In a joint submission to the Commonwealth Ministerial Action Group, rights groups called on the CMAG to 'lay down clear benchmarks' to Sri Lanka in order for it to be allowed to host CHOGM 2013.

The groups included: Asian Forum for Human Rights and Development (FORUM-ASIA),  CIVICUS: World Alliance for Citizen Participation, Commonwealth Human Rights Initiative, International Movement Against All Forms of Discrimination (IMADR) and Sri Lanka Campaign for Peace & Justice.

Adding to a list of benchmarks outlined last year, the groups called for the following:

• Reinstate the Chief Justice;
• Release or charge all political prisoners and provide full public access to a data-base of
names/locations of those still held; and
• Ensure an enabling environment for civil society with full protection of the freedoms of expression, association and peaceful assembly.

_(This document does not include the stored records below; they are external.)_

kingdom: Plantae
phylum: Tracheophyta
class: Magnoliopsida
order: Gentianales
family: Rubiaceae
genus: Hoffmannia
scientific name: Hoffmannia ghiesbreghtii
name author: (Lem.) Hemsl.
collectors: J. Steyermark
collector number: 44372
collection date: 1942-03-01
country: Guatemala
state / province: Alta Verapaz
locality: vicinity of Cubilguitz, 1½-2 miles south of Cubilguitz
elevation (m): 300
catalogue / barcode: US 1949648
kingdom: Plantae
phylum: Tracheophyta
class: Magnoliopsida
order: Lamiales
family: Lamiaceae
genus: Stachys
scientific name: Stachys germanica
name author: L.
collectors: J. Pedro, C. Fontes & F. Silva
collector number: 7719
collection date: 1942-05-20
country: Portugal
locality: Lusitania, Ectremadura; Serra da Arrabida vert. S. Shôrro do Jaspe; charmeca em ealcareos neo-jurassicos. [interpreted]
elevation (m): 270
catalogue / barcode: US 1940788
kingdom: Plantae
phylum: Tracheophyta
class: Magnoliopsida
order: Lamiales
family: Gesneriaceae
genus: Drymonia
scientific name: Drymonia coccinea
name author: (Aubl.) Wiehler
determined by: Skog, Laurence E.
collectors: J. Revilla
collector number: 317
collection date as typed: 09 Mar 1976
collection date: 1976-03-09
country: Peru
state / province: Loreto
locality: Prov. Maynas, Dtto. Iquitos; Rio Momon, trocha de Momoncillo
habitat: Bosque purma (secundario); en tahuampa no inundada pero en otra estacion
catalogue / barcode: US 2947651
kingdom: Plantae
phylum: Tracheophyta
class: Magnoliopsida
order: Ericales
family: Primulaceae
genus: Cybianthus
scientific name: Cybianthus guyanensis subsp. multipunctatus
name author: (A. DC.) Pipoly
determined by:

See here. Extract reproduced below:

Any argument that the situation in Sri Lanka may not be greatly different from that in other countries in order to warrant CMAG attention, cannot stand for two main reasons, among others. Firstly, the human rights situation in Sri Lanka is chronic. Sri Lanka is the only state in the Commonwealth that faces credible allegations of egregious international humanitarian law violations and has been under focused scrutiny at the UN Human Rights Council. This is further compounded by the successive failure of all domestic mechanisms for investigating human rights abuses, the deliberate removal of the independence of the judiciary and a steady and systematic oppression that targets specific communities, dissenters and those who challenge either ongoing militarization or monopolisation of political power. Lastly, the Commonwealth invited itself to the spotlight it faces over Sri Lanka by deciding to make the country host CHOGM and go on to Chair the organisation for two years. There was a clear awareness of the gravity of the situation in Sri Lanka when the country proposed itself as a potential host in 2009 and this led to the deferring of this proposal from 2011 to 2013 by Commonwealth Heads of Governments, in the possible hope of progress in the state of human rights. Four years after the 2009 decision there have been no significant improvement in the human rights situation in the country and rising international criticism is proof of this.